This project previously used the Iris dataset, however it's now changed to the penguins dataset. See here for details.
This is an example project which classifys the species of Penguin from the Palmer penguins dataset. The model is fit using the tidymodels metapackage. The file R/model.R
contains the modelling code required. The rough steps are
- Split the data into training and test sets
- Define pre-processing steps using recipes
- Create a random forest model using parsnip
- Combine the model and recipe into a workflow
- Perform hyper-parameter tuning using cross validation on the training using tune
- Select the best model
- Fit the best model to the training data
- Save the best model
The application is deployed using Docker, see the Dockerfile for details. The base image is from rocker. Dependencies are managed using renv.

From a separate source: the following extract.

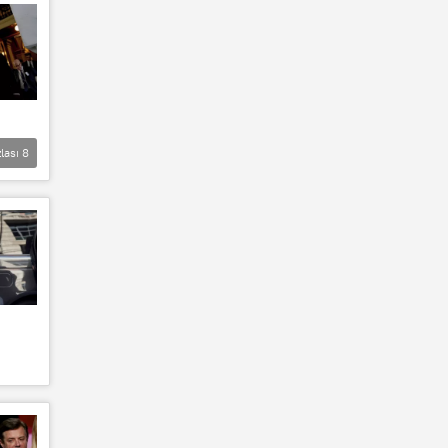
lası
8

docker build . --file Dockerfile
The model is served using plumber. To predict the type of flower given petal and sepal features, submit a JSON file using POST. An example using curl is below.
curl localhost:8000/getprediction --header "Content-Type: application/json" \
--request POST \
--data @data/example.json
The data is split into a training and test set, the model is then fit on the training set. The performance measures are calculated using the test set.
.metric | .estimator | .estimate |
---|---|---|
accuracy | multiclass | 0.89 |
precision | macro | 0.89 |
f_meas | macro | 0.89 |